PROBLEM DETAILS:
Each entry must appear again exactly as it does in the source.

RECORDS TO PROCESS:
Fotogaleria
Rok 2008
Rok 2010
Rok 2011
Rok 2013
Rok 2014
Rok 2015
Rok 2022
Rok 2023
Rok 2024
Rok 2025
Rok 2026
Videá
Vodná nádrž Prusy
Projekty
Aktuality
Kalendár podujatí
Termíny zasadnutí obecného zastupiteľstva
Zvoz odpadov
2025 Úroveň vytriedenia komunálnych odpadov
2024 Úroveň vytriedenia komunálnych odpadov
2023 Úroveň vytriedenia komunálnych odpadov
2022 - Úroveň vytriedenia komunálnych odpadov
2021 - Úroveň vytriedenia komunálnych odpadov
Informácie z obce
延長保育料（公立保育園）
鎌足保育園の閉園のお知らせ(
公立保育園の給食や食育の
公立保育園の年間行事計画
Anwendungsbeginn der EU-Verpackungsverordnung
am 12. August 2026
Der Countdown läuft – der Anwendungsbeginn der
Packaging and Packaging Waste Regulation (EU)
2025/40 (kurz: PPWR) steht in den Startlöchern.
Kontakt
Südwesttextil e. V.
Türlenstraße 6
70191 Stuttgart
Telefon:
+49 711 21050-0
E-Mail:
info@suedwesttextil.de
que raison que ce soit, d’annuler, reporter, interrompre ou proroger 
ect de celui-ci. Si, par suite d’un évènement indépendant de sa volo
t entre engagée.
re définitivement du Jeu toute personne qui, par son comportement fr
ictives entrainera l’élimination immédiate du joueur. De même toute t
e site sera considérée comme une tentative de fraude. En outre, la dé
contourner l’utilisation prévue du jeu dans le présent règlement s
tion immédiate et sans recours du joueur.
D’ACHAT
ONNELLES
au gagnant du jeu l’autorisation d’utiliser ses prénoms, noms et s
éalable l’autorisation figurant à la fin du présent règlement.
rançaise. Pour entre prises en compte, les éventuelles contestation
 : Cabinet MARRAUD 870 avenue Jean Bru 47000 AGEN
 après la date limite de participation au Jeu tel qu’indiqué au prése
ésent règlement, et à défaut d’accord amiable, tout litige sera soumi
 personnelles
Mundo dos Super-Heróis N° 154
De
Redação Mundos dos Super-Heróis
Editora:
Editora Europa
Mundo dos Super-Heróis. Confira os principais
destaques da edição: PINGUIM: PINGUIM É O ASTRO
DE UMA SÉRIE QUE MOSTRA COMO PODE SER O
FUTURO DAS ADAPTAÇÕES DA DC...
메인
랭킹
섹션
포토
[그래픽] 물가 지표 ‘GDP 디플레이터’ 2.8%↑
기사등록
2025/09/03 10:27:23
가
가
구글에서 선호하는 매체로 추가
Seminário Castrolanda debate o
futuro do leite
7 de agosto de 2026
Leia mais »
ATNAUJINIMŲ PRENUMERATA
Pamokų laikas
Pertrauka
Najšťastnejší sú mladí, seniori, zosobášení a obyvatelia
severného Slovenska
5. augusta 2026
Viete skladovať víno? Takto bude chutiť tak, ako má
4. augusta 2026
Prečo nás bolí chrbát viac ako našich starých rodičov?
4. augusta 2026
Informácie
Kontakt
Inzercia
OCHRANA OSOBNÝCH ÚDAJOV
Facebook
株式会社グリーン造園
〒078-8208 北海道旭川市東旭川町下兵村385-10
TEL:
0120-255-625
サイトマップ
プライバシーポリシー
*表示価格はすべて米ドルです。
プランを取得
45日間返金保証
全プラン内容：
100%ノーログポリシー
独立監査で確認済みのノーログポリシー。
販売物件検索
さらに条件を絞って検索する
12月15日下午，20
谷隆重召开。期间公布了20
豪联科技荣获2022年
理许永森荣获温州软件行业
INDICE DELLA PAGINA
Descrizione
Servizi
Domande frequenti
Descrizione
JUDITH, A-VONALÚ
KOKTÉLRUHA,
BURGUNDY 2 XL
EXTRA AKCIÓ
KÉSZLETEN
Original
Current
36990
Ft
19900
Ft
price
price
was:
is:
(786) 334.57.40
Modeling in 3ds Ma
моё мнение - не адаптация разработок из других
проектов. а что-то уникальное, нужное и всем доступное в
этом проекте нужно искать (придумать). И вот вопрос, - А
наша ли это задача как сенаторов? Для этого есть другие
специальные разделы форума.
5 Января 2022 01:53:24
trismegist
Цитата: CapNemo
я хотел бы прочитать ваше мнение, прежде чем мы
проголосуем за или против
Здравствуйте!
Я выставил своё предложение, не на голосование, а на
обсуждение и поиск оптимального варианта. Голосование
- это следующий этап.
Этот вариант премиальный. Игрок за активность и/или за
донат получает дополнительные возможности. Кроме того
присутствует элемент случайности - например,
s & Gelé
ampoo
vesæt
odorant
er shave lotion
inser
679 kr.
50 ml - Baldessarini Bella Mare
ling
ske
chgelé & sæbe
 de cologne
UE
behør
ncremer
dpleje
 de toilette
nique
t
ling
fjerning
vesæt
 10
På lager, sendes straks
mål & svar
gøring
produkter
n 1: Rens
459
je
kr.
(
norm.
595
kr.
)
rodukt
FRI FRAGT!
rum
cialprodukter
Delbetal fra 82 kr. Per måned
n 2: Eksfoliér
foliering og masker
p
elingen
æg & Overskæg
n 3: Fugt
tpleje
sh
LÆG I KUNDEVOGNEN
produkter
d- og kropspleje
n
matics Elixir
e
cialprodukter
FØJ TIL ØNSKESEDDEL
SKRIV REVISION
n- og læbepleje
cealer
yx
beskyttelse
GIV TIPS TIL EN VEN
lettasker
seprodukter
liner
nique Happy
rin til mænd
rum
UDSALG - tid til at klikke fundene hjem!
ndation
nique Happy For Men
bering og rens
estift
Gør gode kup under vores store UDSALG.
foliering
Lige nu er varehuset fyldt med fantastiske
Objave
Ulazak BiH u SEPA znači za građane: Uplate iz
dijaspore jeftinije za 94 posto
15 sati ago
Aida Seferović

ANSWER FOR THIS EXERCISE:
Fotogaleria
Rok 2008
Rok 2010
Rok 2011
Rok 2013
Rok 2014
Rok 2015
Rok 2022
Rok 2023
Rok 2024
Rok 2025
Rok 2026
Videá
Vodná nádrž Prusy
Projekty
Aktuality
Kalendár podujatí
Termíny zasadnutí obecného zastupiteľstva
Zvoz odpadov
2025 Úroveň vytriedenia komunálnych odpadov
2024 Úroveň vytriedenia komunálnych odpadov
2023 Úroveň vytriedenia komunálnych odpadov
2022 - Úroveň vytriedenia komunálnych odpadov
2021 - Úroveň vytriedenia komunálnych odpadov
Informácie z obce
延長保育料（公立保育園）
鎌足保育園の閉園のお知らせ(
公立保育園の給食や食育の
公立保育園の年間行事計画
Anwendungsbeginn der EU-Verpackungsverordnung
am 12. August 2026
Der Countdown läuft – der Anwendungsbeginn der
Packaging and Packaging Waste Regulation (EU)
2025/40 (kurz: PPWR) steht in den Startlöchern.
Kontakt
Südwesttextil e. V.
Türlenstraße 6
70191 Stuttgart
Telefon:
+49 711 21050-0
E-Mail:
info@suedwesttextil.de
que raison que ce soit, d’annuler, reporter, interrompre ou proroger 
ect de celui-ci. Si, par suite d’un évènement indépendant de sa volo
t entre engagée.
re définitivement du Jeu toute personne qui, par son comportement fr
ictives entrainera l’élimination immédiate du joueur. De même toute t
e site sera considérée comme une tentative de fraude. En outre, la dé
contourner l’utilisation prévue du jeu dans le présent règlement s
tion immédiate et sans recours du joueur.
D’ACHAT
ONNELLES
au gagnant du jeu l’autorisation d’utiliser ses prénoms, noms et s
éalable l’autorisation figurant à la fin du présent règlement.
rançaise. Pour entre prises en compte, les éventuelles contestation
 : Cabinet MARRAUD 870 avenue Jean Bru 47000 AGEN
 après la date limite de participation au Jeu tel qu’indiqué au prése
ésent règlement, et à défaut d’accord amiable, tout litige sera soumi
 personnelles
Mundo dos Super-Heróis N° 154
De
Redação Mundos dos Super-Heróis
Editora:
Editora Europa
Mundo dos Super-Heróis. Confira os principais
destaques da edição: PINGUIM: PINGUIM É O ASTRO
DE UMA SÉRIE QUE MOSTRA COMO PODE SER O
FUTURO DAS ADAPTAÇÕES DA DC...
메인
랭킹
섹션
포토
[그래픽] 물가 지표 ‘GDP 디플레이터’ 2.8%↑
기사등록
2025/09/03 10:27:23
가
가
구글에서 선호하는 매체로 추가
Seminário Castrolanda debate o
futuro do leite
7 de agosto de 2026
Leia mais »
ATNAUJINIMŲ PRENUMERATA
Pamokų laikas
Pertrauka
Najšťastnejší sú mladí, seniori, zosobášení a obyvatelia
severného Slovenska
5. augusta 2026
Viete skladovať víno? Takto bude chutiť tak, ako má
4. augusta 2026
Prečo nás bolí chrbát viac ako našich starých rodičov?
4. augusta 2026
Informácie
Kontakt
Inzercia
OCHRANA OSOBNÝCH ÚDAJOV
Facebook
株式会社グリーン造園
〒078-8208 北海道旭川市東旭川町下兵村385-10
TEL:
0120-255-625
サイトマップ
プライバシーポリシー
*表示価格はすべて米ドルです。
プランを取得
45日間返金保証
全プラン内容：
100%ノーログポリシー
独立監査で確認済みのノーログポリシー。
販売物件検索
さらに条件を絞って検索する
12月15日下午，20
谷隆重召开。期间公布了20
豪联科技荣获2022年
理许永森荣获温州软件行业
INDICE DELLA PAGINA
Descrizione
Servizi
Domande frequenti
Descrizione
JUDITH, A-VONALÚ
KOKTÉLRUHA,
BURGUNDY 2 XL
EXTRA AKCIÓ
KÉSZLETEN
Original
Current
36990
Ft
19900
Ft
price
price
was:
is:
(786) 334.57.40
Modeling in 3ds Ma
моё мнение - не адаптация разработок из других
проектов. а что-то уникальное, нужное и всем доступное в
этом проекте нужно искать (придумать). И вот вопрос, - А
наша ли это задача как сенаторов? Для этого есть другие
специальные разделы форума.
5 Января 2022 01:53:24
trismegist
Цитата: CapNemo
я хотел бы прочитать ваше мнение, прежде чем мы
проголосуем за или против
Здравствуйте!
Я выставил своё предложение, не на голосование, а на
обсуждение и поиск оптимального варианта. Голосование
- это следующий этап.
Этот вариант премиальный. Игрок за активность и/или за
донат получает дополнительные возможности. Кроме того
присутствует элемент случайности - например,
s & Gelé
ampoo
vesæt
odorant
er shave lotion
inser
679 kr.
50 ml - Baldessarini Bella Mare
ling
ske
chgelé & sæbe
 de cologne
UE
behør
ncremer
dpleje
 de toilette
nique
t
ling
fjerning
vesæt
 10
På lager, sendes straks
mål & svar
gøring
produkter
n 1: Rens
459
je
kr.
(
norm.
595
kr.
)
rodukt
FRI FRAGT!
rum
cialprodukter
Delbetal fra 82 kr. Per måned
n 2: Eksfoliér
foliering og masker
p
elingen
æg & Overskæg
n 3: Fugt
tpleje
sh
LÆG I KUNDEVOGNEN
produkter
d- og kropspleje
n
matics Elixir
e
cialprodukter
FØJ TIL ØNSKESEDDEL
SKRIV REVISION
n- og læbepleje
cealer
yx
beskyttelse
GIV TIPS TIL EN VEN
lettasker
seprodukter
liner
nique Happy
rin til mænd
rum
UDSALG - tid til at klikke fundene hjem!
ndation
nique Happy For Men
bering og rens
estift
Gør gode kup under vores store UDSALG.
foliering
Lige nu er varehuset fyldt med fantastiske
Objave
Ulazak BiH u SEPA znači za građane: Uplate iz
dijaspore jeftinije za 94 posto
15 sati ago
Aida Seferović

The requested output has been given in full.